*Document extract:*
------------
IBM’s head honcho, Ginni Rometty, welcomes Australia’s Woodside Energy to the quantum computing fold through a partnership to harness the technology to shore up cyber security and plant operations

Enterprises will need to start preparing for the dawn of quantum computing, which is expected to be deployed in production systems within two to three years, said IBM chairman, president and CEO Ginni Rometty during a visit to Australia.

For a while now, IBM has been championing the use of quantum computing to pave the way for future scientific discoveries, vast improvements in optimising supply chains, and new ways to model financial data to make better investments.

One company to join the quantum computing fray is Woodside Energy, the first Australian firm to sign up for IBM’s global quantum computing network. It believes quantum computing, along with artificial intelligence (AI), will underpin the “plant of the future” which essentially runs itself.

According to Woodside CEO Peter Coleman, quantum computing can also help to enhance cyber security, noting that his company, one of a dozen critical infrastructure companies in Australia, had fended off some two million attempts to breach its systems every month.

In the past, air gaps between physical plants prevented attacks on one facility from spreading to other parts of the organisation, but Coleman acknowledged that this safeguard was eroding with the convergence of operational technology and IT.

As part of their pact, which was inked in just three weeks, Woodside and IBM will use quantum computing to conduct deep computational simulations across the value chain of Woodside’s business.

Chapter two of cloud

During her presentation in Sydney, Rometty welcomed Woodside to the quantum computing fold, adding that companies are now moving into “chapter two” of cloud adoption. IBM estimates that just 20% of workloads have been transitioned to the cloud.
------------
*Provided records:*

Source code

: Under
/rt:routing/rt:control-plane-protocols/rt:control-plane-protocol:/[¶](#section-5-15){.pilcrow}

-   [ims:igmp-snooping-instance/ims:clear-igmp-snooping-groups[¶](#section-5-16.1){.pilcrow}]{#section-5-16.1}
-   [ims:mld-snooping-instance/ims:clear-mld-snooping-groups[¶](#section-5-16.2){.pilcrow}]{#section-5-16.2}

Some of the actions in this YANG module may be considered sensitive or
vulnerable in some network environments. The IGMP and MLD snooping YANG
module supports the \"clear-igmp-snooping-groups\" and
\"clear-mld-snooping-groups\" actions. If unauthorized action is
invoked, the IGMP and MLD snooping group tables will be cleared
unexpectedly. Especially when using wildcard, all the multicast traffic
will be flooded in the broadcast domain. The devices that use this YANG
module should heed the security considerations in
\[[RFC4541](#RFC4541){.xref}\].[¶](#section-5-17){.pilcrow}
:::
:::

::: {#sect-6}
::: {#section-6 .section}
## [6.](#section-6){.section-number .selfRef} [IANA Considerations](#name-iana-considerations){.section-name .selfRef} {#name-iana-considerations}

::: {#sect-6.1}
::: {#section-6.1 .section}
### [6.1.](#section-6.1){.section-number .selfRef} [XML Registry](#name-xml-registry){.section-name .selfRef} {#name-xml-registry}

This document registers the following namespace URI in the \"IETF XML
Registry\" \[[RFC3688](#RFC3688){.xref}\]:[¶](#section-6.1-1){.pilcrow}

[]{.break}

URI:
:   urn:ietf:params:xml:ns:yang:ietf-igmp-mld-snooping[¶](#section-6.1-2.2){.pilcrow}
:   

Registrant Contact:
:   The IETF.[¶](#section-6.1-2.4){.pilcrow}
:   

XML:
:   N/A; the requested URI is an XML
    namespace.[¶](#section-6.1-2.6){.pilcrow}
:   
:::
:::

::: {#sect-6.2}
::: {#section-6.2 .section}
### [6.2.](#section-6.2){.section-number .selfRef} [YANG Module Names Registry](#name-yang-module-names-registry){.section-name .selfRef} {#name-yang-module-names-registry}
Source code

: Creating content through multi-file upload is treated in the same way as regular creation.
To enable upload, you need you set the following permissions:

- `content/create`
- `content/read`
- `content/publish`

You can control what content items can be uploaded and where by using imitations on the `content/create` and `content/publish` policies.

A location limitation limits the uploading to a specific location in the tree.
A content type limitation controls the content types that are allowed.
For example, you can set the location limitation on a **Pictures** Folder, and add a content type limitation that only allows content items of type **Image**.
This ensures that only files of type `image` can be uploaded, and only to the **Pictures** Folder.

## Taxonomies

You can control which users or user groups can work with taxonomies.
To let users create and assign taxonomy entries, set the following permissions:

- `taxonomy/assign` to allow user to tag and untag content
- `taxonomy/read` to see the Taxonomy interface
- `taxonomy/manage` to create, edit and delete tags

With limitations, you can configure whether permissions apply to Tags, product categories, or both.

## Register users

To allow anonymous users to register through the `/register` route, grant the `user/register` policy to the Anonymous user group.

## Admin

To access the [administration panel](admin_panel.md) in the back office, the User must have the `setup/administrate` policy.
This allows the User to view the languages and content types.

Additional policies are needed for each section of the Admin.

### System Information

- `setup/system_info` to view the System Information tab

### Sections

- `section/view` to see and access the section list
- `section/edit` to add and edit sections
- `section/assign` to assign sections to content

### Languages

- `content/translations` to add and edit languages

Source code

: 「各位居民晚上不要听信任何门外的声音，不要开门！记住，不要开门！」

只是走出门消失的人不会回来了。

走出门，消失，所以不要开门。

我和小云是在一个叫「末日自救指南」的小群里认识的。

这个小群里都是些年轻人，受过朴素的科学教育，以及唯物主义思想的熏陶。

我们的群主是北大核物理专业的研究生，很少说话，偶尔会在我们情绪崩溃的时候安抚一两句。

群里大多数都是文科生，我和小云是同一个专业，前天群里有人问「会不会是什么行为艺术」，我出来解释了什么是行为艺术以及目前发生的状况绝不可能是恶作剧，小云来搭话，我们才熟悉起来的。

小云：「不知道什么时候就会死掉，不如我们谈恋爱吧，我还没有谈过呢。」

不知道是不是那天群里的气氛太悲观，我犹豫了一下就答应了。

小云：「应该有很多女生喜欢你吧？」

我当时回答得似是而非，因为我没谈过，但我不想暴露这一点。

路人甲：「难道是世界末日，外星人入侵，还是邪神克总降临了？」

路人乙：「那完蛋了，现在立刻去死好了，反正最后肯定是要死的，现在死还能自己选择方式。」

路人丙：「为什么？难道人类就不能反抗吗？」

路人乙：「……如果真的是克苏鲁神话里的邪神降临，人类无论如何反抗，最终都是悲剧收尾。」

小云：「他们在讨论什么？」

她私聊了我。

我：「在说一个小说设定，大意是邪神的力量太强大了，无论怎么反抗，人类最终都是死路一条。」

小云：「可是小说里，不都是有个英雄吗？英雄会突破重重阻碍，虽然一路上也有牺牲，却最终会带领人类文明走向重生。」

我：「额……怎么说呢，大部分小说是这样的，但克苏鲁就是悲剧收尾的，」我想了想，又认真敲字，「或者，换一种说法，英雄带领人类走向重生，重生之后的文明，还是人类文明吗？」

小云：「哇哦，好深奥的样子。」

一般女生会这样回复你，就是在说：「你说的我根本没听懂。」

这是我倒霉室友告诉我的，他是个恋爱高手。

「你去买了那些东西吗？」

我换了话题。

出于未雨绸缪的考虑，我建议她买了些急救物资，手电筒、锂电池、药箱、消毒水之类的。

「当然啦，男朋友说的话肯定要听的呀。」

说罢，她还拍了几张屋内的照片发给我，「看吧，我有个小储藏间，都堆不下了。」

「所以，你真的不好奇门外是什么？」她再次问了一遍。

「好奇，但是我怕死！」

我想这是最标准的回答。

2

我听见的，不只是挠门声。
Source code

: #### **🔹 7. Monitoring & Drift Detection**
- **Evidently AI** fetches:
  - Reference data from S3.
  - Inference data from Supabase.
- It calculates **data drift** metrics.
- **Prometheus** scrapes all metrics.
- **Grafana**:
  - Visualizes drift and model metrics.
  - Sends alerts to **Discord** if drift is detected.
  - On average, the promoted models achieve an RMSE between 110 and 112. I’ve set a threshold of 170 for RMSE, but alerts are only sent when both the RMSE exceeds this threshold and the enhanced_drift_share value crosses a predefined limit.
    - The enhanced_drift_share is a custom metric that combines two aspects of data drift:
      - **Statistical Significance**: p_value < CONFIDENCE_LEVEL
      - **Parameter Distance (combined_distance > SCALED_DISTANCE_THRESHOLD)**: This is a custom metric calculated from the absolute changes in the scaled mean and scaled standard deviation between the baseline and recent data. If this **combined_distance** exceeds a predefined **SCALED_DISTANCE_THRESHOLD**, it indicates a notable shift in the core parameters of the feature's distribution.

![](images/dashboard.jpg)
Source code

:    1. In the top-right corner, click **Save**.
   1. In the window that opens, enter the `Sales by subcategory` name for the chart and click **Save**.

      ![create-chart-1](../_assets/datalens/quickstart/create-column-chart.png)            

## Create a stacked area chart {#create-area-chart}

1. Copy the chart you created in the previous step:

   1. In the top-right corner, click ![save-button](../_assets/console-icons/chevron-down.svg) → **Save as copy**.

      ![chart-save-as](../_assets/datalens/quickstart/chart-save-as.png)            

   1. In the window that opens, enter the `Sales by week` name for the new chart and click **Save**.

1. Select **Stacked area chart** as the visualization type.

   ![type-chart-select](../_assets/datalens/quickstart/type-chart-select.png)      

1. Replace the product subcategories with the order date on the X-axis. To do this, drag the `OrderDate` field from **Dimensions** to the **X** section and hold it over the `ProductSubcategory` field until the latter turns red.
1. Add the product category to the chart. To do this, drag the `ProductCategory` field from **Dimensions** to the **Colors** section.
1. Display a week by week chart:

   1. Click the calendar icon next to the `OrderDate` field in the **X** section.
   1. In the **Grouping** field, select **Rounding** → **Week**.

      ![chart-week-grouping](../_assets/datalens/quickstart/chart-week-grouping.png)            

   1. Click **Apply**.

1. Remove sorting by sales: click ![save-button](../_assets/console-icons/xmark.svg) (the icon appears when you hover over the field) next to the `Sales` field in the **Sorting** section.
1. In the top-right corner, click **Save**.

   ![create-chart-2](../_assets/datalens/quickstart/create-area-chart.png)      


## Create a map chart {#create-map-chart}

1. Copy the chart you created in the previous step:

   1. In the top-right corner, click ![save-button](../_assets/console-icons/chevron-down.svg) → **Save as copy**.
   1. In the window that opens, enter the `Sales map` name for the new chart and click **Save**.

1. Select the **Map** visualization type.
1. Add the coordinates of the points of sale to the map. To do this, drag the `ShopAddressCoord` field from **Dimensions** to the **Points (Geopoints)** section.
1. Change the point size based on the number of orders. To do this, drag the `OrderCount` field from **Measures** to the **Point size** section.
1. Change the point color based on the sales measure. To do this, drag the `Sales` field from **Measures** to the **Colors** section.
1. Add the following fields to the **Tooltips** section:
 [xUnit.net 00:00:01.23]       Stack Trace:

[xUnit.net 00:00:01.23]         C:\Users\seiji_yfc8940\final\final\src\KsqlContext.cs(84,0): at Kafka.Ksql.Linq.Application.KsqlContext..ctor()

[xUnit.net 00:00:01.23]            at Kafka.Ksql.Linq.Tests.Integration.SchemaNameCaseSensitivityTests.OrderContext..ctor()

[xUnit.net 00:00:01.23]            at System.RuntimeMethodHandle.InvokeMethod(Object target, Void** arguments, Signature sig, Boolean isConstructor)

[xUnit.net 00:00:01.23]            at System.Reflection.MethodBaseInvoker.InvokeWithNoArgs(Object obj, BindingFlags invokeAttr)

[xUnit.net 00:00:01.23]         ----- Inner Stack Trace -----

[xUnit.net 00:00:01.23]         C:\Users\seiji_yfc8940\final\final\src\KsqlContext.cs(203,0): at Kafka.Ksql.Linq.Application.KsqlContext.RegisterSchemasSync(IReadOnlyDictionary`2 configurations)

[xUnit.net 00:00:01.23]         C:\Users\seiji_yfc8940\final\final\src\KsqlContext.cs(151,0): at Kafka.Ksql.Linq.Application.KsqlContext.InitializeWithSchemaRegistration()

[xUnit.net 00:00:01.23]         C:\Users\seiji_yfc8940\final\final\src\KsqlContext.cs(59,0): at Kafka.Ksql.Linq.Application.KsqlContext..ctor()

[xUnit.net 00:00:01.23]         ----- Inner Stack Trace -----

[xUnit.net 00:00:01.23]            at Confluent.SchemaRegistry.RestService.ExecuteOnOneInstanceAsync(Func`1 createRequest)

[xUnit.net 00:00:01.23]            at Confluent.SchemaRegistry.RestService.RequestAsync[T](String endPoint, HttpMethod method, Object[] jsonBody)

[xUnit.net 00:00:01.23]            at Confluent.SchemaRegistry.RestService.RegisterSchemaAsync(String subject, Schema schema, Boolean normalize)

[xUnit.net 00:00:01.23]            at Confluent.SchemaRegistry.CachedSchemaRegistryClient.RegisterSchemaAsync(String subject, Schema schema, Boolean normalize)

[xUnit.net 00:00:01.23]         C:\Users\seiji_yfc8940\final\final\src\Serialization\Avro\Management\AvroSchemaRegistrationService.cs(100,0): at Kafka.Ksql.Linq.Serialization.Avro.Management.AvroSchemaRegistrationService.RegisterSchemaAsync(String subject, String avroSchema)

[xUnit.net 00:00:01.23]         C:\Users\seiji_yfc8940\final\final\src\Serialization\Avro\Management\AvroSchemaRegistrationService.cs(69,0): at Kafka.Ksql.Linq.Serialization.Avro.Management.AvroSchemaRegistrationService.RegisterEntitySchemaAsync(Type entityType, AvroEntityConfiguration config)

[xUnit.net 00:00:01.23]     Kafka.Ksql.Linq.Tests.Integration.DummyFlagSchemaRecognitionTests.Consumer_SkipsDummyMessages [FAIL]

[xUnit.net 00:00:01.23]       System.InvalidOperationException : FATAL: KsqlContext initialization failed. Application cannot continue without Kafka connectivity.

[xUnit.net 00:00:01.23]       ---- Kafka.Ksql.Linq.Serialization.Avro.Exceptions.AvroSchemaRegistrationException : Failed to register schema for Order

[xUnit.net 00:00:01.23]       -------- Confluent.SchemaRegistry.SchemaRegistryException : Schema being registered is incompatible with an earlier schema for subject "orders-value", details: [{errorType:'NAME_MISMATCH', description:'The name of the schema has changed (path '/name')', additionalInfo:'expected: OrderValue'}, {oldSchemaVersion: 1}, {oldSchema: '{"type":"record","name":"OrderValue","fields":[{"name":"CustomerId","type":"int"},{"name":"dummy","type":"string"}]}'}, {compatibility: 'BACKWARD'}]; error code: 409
------------
*Apply what you read:*
1 – State how many lines in the records above contain the string "assign". Reply with the number alone.
2 – Continue the article on IBM's quantum computing partnership with Woodside Energy from the point where it stops.

*List of answers:*
1 – 3

2 –
She said digital transformation has delivered new customer experiences so far, though she pointed out that IBM clients were still seeing “random acts of digital everywhere”.

What Rometty described as chapter two would be characterised by the pervasive use of AI, noting that this would lead to a wholesale reformation of the workforce.

“The average skill will have a half-life of three to five years,” she warned, calling for businesses to hire workers not for their skills but their propensity to learn.

Woodside Energy was also one of the first Australian companies to embrace IBM’s Watson AI platform as early as 2013.

Coleman said although it had taken the company a couple of years to train Watson, it has since ingested 25 million documents into a knowledge base about the company’s plants and operations, with 80% of the company’s employees using it daily.

AI is also being used by Woodside to predict plant corrosion, which can be difficult to detect due to cladding and accounts for part of its $1bn annual maintenance bill. Coleman said using AI to warn of early signs of corrosion could save the company $30,000 a year.